I plunged at breakneck speed, but I was eventually able to gain some control over my body. I pulled out of my dive and flattened out into horizontal flight. As my vision cleared, there appeared to be a woman in black, furiously pedalling away beside me on an ancient bicycle. Hunched over the handlebars, her face smeared with tears, she continually looked back over her shoulder as if searching for an unseen pursuer. Her eyes widened as she saw me, but she kept on going. We kept pace, side by side, until she began to falter and fell back to where I could no longer see her. There was no impression of speed, and I drifted along in this dreamlike state until my eyes closed, and I fell asleep.

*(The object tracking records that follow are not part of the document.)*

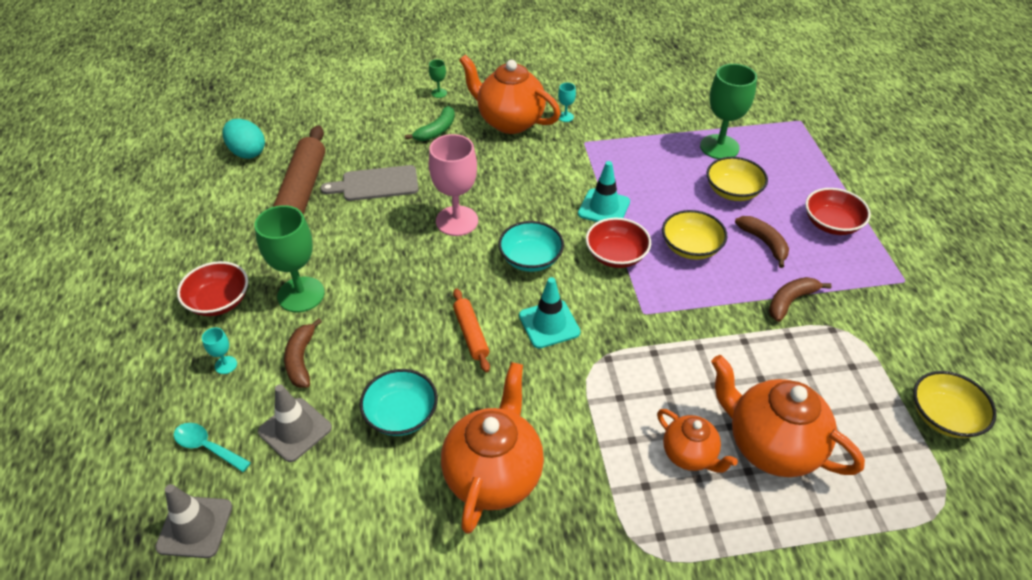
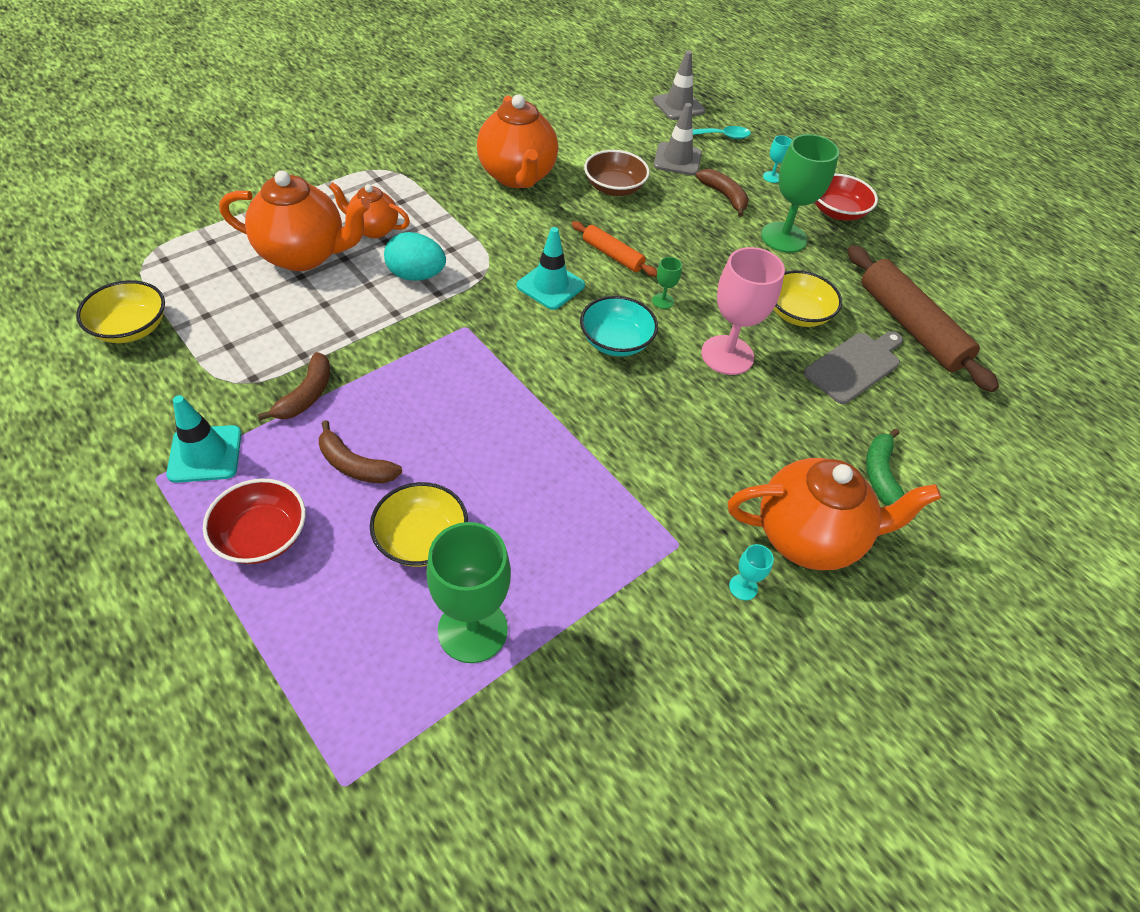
camera: 145 degrees right, 5 degrees up
turquoise egg [223,119,265,159] -> turquoise egg moved to [384,232,446,281]
turquoise bowl [360,369,438,436] -> brown bowl [584,150,650,196]
green goblet [429,59,447,98] -> green goblet moved to [652,257,682,309]
turquoise traffic cone [578,161,630,222] -> turquoise traffic cone moved to [166,395,242,483]
red bowl [586,218,651,268] -> none
yellow bowl [662,210,728,260] -> yellow bowl moved to [773,270,842,327]

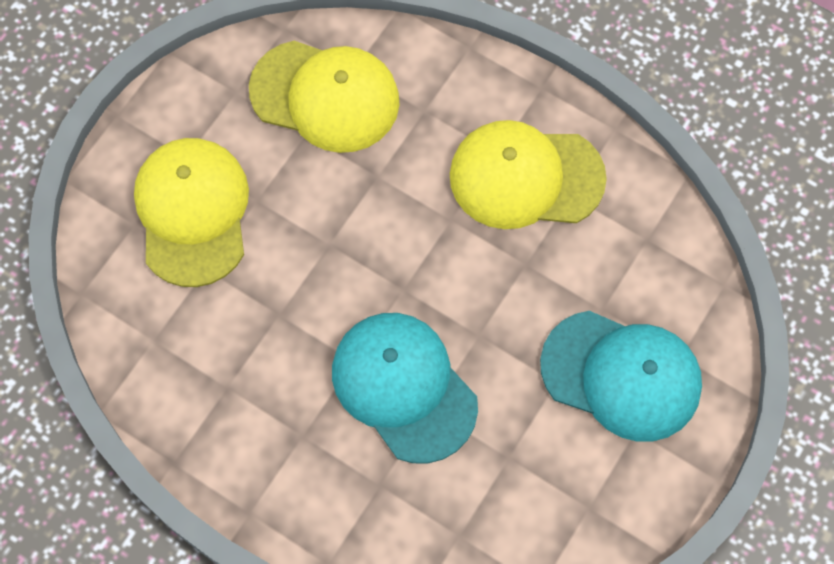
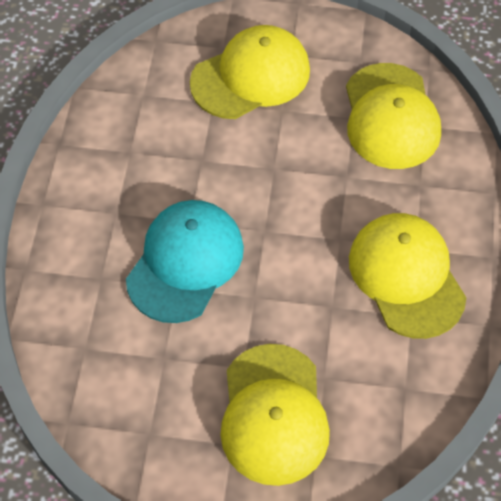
camera: 65 degrees right, 10 degrees down
turquoise cap [540,311,702,442] -> yellow cap [220,344,330,486]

I awoke on firm ground, and my body felt stiff and cold as if I had lain there for a long time. I scrambled to my feet, only to despair at the sight of this barren world—an endless desert of rock without trees or vegetation. No living thing could exist here.

I sank back on my haunches and covered my face with my hands. Ernest had warned me that a host of different worlds exist in this dimension, and I seemed to have landed on a dead one, cast away in an inhospitable wilderness with no obvious means of escape. Somehow, I had to get out of here, but first I must see to my immediate needs, and I hurriedly pulled on the coat Earnest had given me, fastening the buttons and pulling up the collar against the intense cold.

It was too large, but I was grateful to have it, and I thrust my hands into the side pockets, where I found a pair of black leather gloves that fit me perfectly.

My priority was survival, and I had no alternative other than to move on. I must first find a source of food and water and a way out. Only then could I begin my quest to find the key and lock the Green Door, but I did not doubt that there were further trials to come.

There was no real day or night here, just a continuous red twilight. I was exhausted, hungry, and lost in a wasteland that was as desolate and empty as Arctic tundra. The land was virtually featureless, with not even a blanket of white snow to brighten the mirrored surface of the blackened rock. My body was numb with cold; I could not go on much longer without rest or food, and remembering the rucksack, I vowed to open it as soon as I found a place to stop.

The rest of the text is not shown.